-- Opening Marker --

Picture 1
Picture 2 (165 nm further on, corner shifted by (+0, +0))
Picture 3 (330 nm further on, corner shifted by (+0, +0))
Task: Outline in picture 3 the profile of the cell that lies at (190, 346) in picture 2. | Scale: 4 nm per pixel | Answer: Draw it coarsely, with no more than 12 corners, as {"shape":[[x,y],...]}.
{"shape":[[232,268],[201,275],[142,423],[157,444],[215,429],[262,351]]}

-- Closing Marker --
-- Opening Marker --

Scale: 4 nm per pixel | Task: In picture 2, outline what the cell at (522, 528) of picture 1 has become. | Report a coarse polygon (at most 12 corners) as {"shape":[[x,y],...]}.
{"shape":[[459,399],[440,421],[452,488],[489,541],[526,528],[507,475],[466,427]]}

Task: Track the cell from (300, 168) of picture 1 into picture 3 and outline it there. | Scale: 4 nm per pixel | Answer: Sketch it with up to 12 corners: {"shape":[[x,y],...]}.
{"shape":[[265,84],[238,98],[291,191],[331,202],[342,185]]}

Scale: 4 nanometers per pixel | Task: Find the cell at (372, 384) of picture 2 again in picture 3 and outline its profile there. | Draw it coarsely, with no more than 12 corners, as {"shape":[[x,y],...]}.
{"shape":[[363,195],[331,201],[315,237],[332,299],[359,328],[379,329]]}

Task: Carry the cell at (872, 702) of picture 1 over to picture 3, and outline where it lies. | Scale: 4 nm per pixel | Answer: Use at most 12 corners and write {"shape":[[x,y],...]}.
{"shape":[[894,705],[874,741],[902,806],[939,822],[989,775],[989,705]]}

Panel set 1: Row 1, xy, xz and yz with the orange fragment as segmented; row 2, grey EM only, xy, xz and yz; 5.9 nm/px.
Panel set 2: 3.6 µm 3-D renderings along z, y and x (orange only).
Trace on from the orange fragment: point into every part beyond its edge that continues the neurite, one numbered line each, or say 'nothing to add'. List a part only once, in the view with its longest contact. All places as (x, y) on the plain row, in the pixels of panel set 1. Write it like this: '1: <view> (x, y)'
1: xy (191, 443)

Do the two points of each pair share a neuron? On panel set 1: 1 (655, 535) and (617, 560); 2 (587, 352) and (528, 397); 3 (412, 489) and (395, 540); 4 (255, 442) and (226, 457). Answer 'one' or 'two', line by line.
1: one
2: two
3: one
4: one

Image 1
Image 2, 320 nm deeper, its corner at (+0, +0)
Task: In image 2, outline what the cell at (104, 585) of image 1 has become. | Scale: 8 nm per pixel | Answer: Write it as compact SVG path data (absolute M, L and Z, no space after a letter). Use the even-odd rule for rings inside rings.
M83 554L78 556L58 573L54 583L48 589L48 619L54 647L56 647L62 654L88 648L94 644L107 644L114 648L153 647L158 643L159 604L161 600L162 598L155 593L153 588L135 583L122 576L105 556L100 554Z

-- Closing Marker --

Nothing should appear in the answer except the lines above from the line with "Scale: 4 nanometers" through the line with "Panel set 1: Row", both included, written out exactly.

Scale: 4 nanometers per pixel | Task: Find the cell at (372, 384) of picture 2 again in picture 3 and outline its profile there. | Draw it coarsely, with no more than 12 corners, as {"shape":[[x,y],...]}.
{"shape":[[363,195],[331,201],[315,237],[332,299],[359,328],[379,329]]}

Task: Carry the cell at (872, 702) of picture 1 over to picture 3, and outline where it lies. | Scale: 4 nm per pixel | Answer: Use at most 12 corners and write {"shape":[[x,y],...]}.
{"shape":[[894,705],[874,741],[902,806],[939,822],[989,775],[989,705]]}

Panel set 1: Row 1, xy, xz and yz with the orange fragment as segmented; row 2, grey EM only, xy, xz and yz; 5.9 nm/px.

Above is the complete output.